* PROBLEM SET:
1 – Write out the article on access managers and hospital compliance word for word, starting at the words "Some observers say" and ending after the words "of $10 million.".
2 – Carry the article on access managers and hospital compliance forward, picking up right after its final sentence.

* PROVIDED PASSAGE:
Access manager role is crucial in hospital compliance programs
Access manager role is crucial in hospital compliance programs
Preadmit centers are a key area to monitor
With compliance issues looming as a growing threat to the financial health of hospitals and other providers, access managers are being challenged to take the lead in helping their institutions avoid costly violations of federal regulations. Your role in monitoring, for example, potential 72-hour "double-billing" transgressions for which hospitals continue to write huge settlement checks to the government is clear. But through involvement in preadmission testing centers and the like, access managers also may be key in more clinical battlegrounds, such as the targeting of standing laboratory orders.
Some observers say the 72-hour debacle was only a dress rehearsal for what’s been dubbed "Labscam" a federal probe by the Office of the Inspector General (OIG) of the Department of Health and Human Services. Officially known as the Lab Unbundling Project, this investigation threatens to dwarf its predecessors in terms of financial liability. For example, if your hospital has done 10,000 preprocedural tests since the changes in Medicare regulations concerning ordering of lab tests went into effect in October 1996, and those tests are found to have been ordered improperly, you could be fined up to $10,000 per violation for a total of $10 million.

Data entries
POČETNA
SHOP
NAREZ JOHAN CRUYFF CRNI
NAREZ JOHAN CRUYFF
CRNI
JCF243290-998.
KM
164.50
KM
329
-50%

==

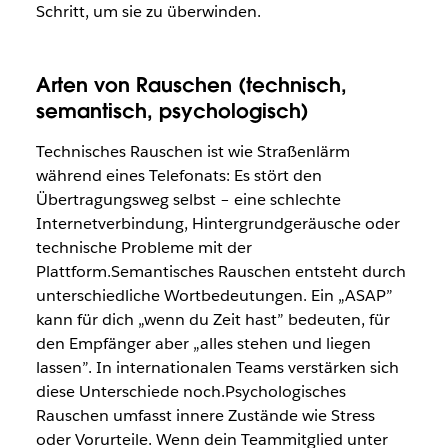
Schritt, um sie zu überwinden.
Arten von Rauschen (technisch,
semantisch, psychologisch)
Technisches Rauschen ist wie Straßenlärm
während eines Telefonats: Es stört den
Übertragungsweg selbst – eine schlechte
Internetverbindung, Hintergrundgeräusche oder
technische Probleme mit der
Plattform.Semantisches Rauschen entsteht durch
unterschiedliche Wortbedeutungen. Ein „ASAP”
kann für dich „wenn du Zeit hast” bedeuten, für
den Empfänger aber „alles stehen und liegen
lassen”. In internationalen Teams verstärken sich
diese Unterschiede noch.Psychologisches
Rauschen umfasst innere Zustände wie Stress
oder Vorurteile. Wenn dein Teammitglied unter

---

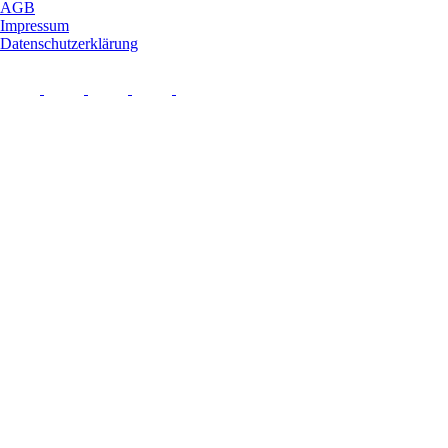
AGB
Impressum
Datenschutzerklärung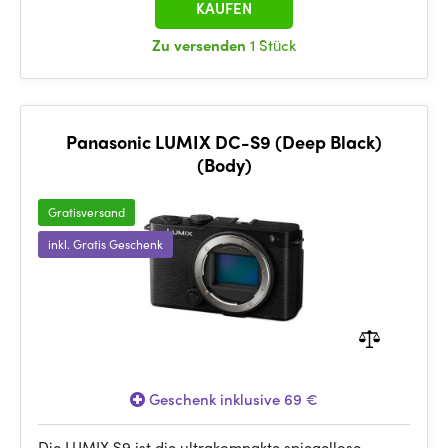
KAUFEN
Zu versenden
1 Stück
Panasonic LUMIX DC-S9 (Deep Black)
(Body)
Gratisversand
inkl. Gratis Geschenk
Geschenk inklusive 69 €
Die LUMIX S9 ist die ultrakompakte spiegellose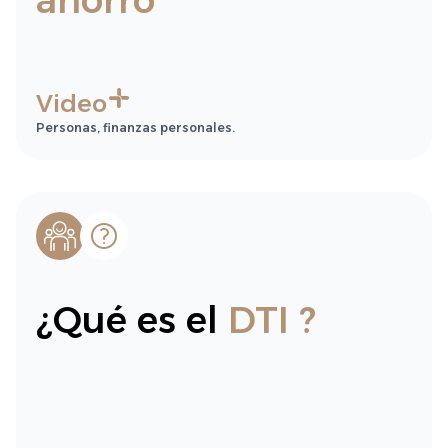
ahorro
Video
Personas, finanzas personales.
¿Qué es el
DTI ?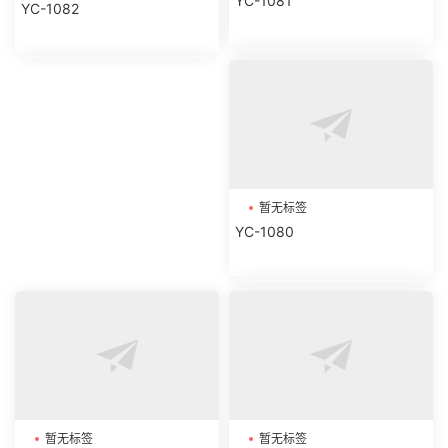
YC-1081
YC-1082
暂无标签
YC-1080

* ANSWERS FOR EACH ITEM:
1 –
Some observers say the 72-hour debacle was only a dress rehearsal for what’s been dubbed "Labscam" a federal probe by the Office of the Inspector General (OIG) of the Department of Health and Human Services. Officially known as the Lab Unbundling Project, this investigation threatens to dwarf its predecessors in terms of financial liability. For example, if your hospital has done 10,000 preprocedural tests since the changes in Medicare regulations concerning ordering of lab tests went into effect in October 1996, and those tests are found to have been ordered improperly, you could be fined up to $10,000 per violation for a total of $10 million.

2 –
"Specific to our facility, [access services personnel] are definitely the front line of defense," says Karl J. Kuppler, vice president of operations and corporate compliance officer for Trumbull Memorial Hospital in Warren, OH. "They not only initiate registration, for outpatients they do order entry, which is an important link in the compliance process making sure the proper tests are ordered and ordered properly. At least in Ohio, a big issue has been the government’s interest in bundling and unbundling [of tests]. Access managers have a vital role to play in that side of it."
As hospital administrators across the country realize that certain common medical practices, such as standing orders for basic blood chemistry, are no longer allowed within Medicare guidelines, access managers who oversee preadmission testing areas may find themselves serving as crisis control managers, suggests Jack Duffy, FHFMA, director of patient financial services at ScrippsHealth in San Diego. Hospitals "may have to completely renegotiate the intake process with the medical staff," he says. Other-wise, "there’ll be a period of time when you’re dead in the water, with no opportunity to plan things out."
Develop a compliance plan
Access managers may be called upon to ask physicians questions such as, "What’s the medical logic for that test?" Duffy points out. "If you haven’t started planning yet [for the new rules on ordering lab tests], you’re already months behind." He suggests an educational compliance program for physicians. "This may mean a significant change in the way the front end operates."
In the Midwest, Duffy says, it’s common for access managers to do order entry, and he predicts it will become even more commonplace as hospitals continue to streamline their operations. "Multi-functional people are what we’re all about we don’t just have admitters anymore and it’s worked out very well for us."
Specifics of a compliance program, he suggests, should include these components:
• Make sure that the requisition the patient walks in with exactly matches what is ordered that there isn’t an "unbundling" occurring by virtue of how tests are ordered.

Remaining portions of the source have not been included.